Members of the Council of the Princeton University Community (CPUC) welcomed a new dean of religious life, learned about the University's upcoming capital campaign and presented Princeton's Second Life campus at their first meeting of the academic year yesterday.
The first item on the agenda was President Tilghman's introduction of Alison Boden, dean of religious life and the chapel, who served as the dean of Rockefeller Memorial Chapel at the University of Chicago for the past 12 years.
Since starting her job on Aug. 1, Boden said she's been thinking about ways the Office of Religious Life can be relevant to all members of Princeton's diverse community.
"I've tried to think of ways that we can get to core ethics of who we are as individuals and what we want to be as an institution," she said. "What are the higher level things we actually agree on?"
When asked what members of the University community could do to facilitate her work, Boden's answer was simple. "Talk to me," she said. "Any old time. Give me your ideas. Tell me what your experiences are. I'm very grateful for [the CPUC] that brings in people from across the institution. I want very much to know what it's like to be here, what great things are coming along."
After Boden's introduction, Michele Minter, director of development for capital and individual gifts, gave a 30-minute presentation on the University's upcoming capital campaign. The seven-year effort will raise more than $1.75 billion and include approximately 500,000 gifts.
The meeting then turned to the University's official presentation of its Second Life program, a 3D virtual world where everyone can fly or take off all their clothes, and where most men are well over eight feet tall.
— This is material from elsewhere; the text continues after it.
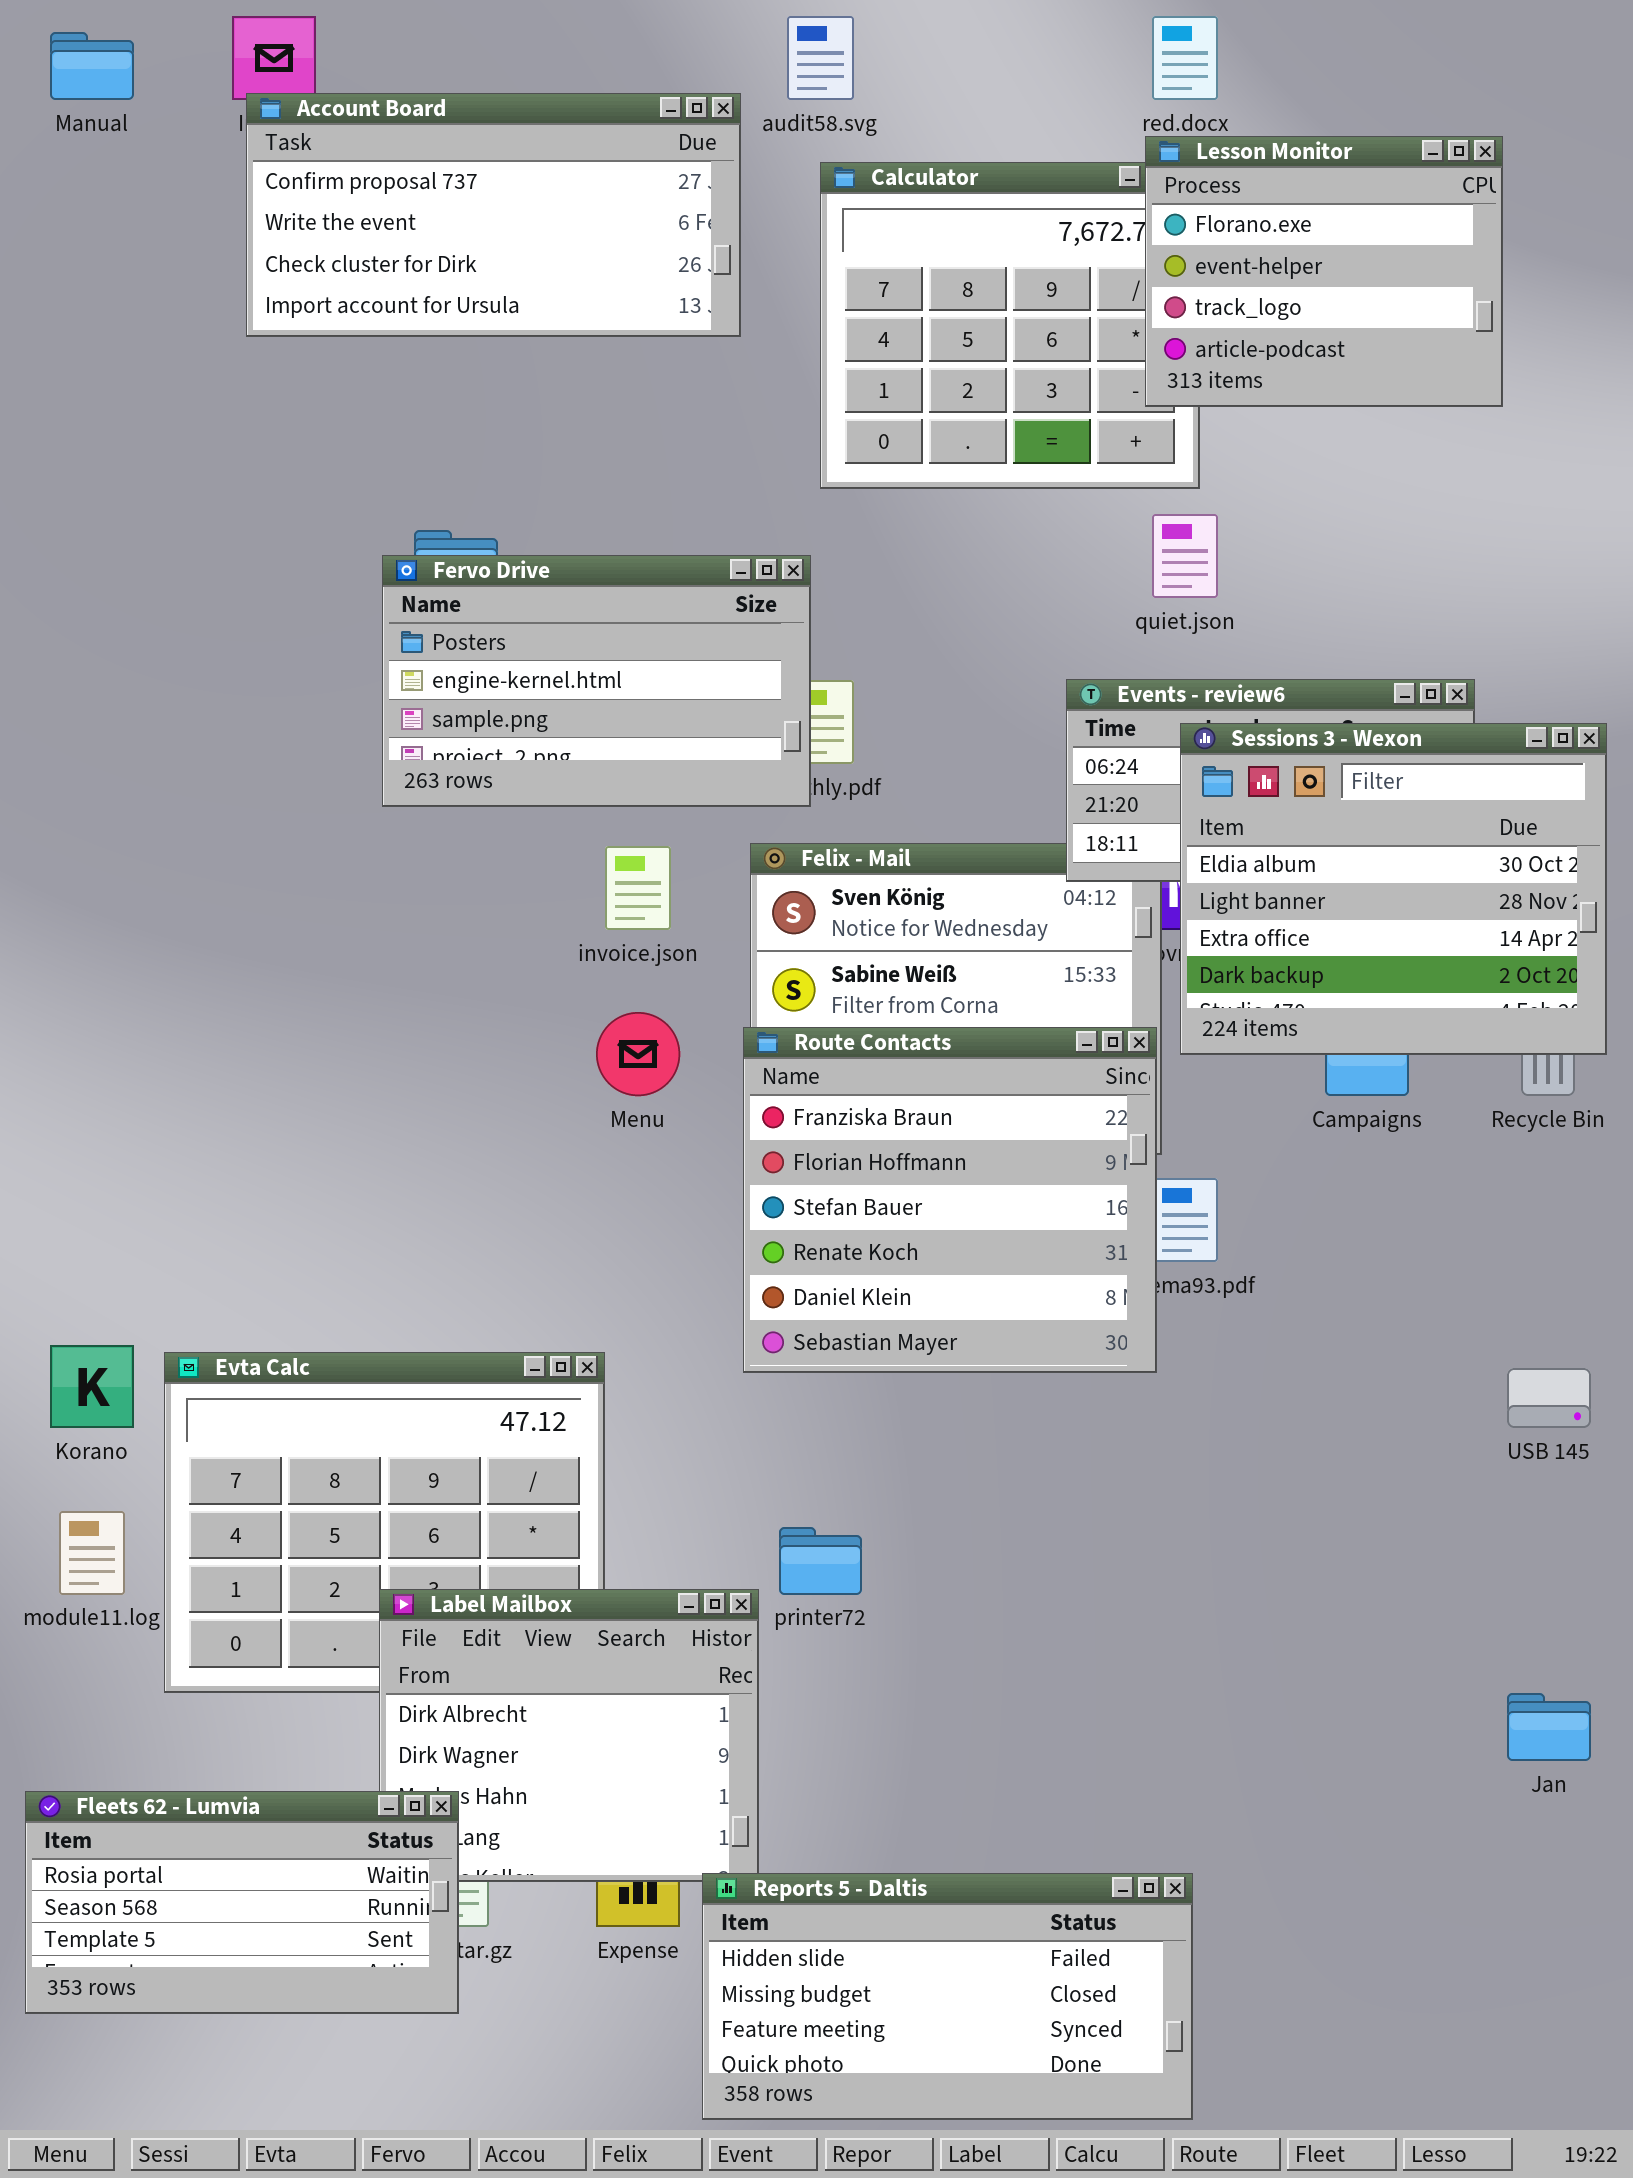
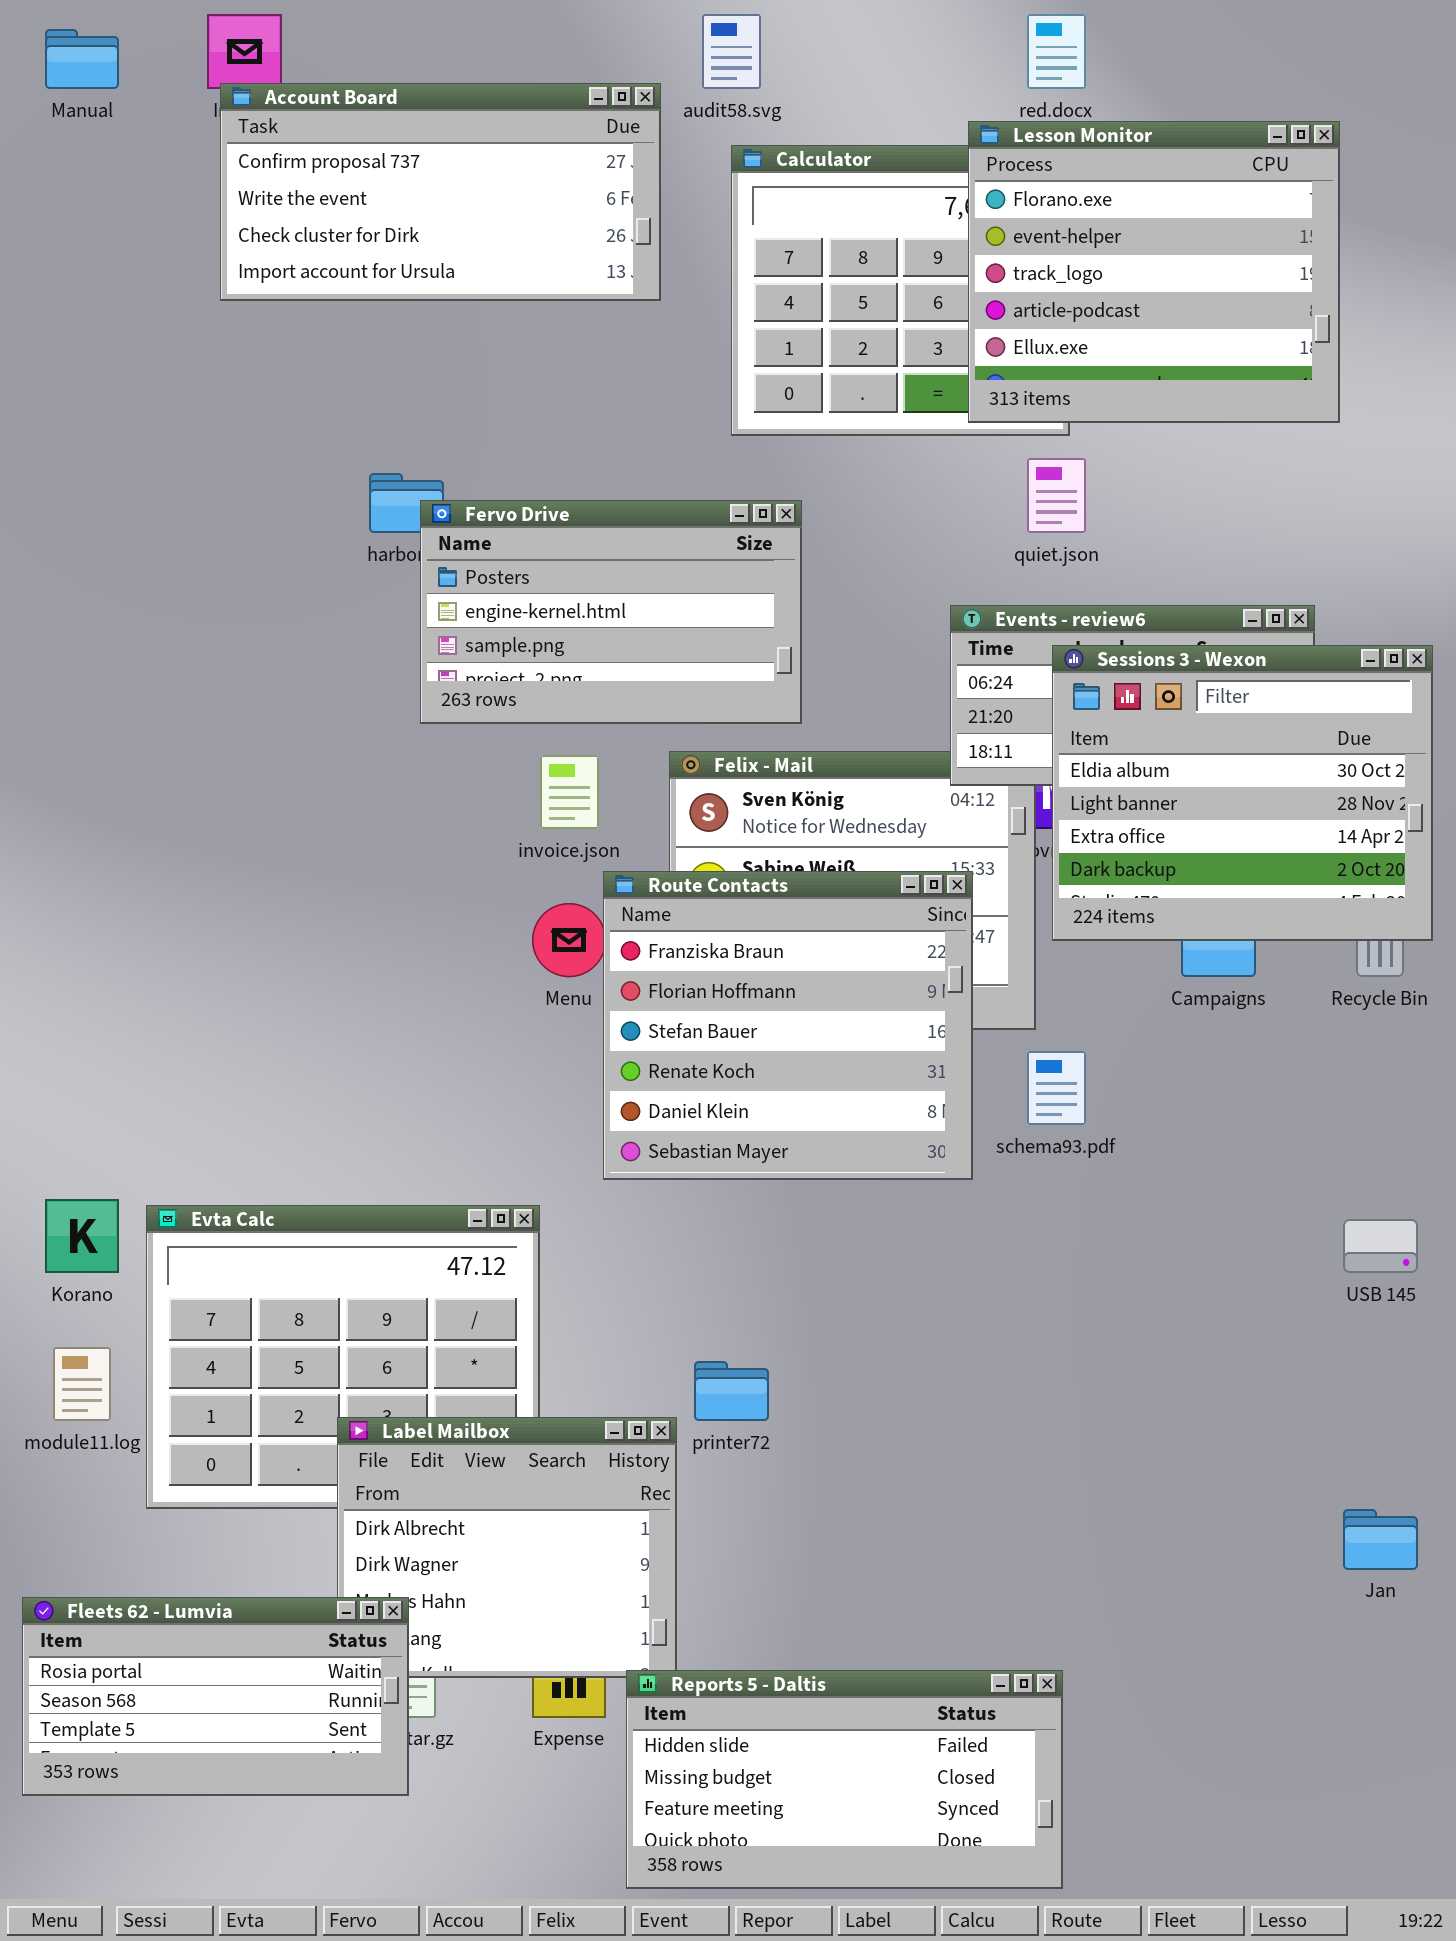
Lesson Monitor: [1145,136,1503,407] -> [968,121,1340,423], resized
Fervo Drive: [382,555,811,807] -> [420,500,802,724], moved
Route Contacts: [743,1027,1157,1373] -> [603,871,973,1180], moved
Janet Temos GS '01, director of the educational technologies center, said the University first started the project in January and started seriously developing its online presence last March. Princeton's current campus includes a virtual U-Store, Nassau Hall, Chancellor Green and Alexander Hall, all electronically designed using photographs from the interior and exterior of each building.
At one point in the discussion, Dean of the College Nancy Malkiel asked Temos, "Who's deciding how Princeton is portrayed?"
"I have talked to some people, but I will do anything anyone wants because it is very important to me that we have a very credible presence in this world," Temos responded.
The University owns eight islands, four of which are densely populated. "We are a part of a continent of institutions of higher education," Temos said.
But the University recently had a squabble with MIT over virtual open space. As a result, Princeton shifted its islands further away from the space MIT claimed as its own. "They have us blocked off," Temos said with a smile. "You can go to Cornell, though. They're quite nice to us."
Tilghman said she "can imagine this is an incredible time sink for students, faculty and staff ... I could waste a lot of time fooling around on this."
Temos agreed that Second Life could be distracting but said she has "found a community here that is interested in the same intellectual things I am. I think it's a valid teaching tool because of the great suggestions I've gotten from faculty on how they'd like to use it." In addition to designing its virtual campus, the University spent $1,675 in startup fees to Linden Labs with an additional monthly membership fee of $195.
Temos said the University has 20 years of recorded public lectures that members of the University community and the general public would be able to access in Second Life, where it is easy for users to access podcasts and vodcasts. Second Life members can also sign up for email alerts or RSS feeds of events at virtual Princeton.
The three most intricately designed buildings on the virtual campus are Nassau Hall, Chancellor Green and Alexander Hall, Temos said, though the Wilson School and some science departments have asked to be added to the campus.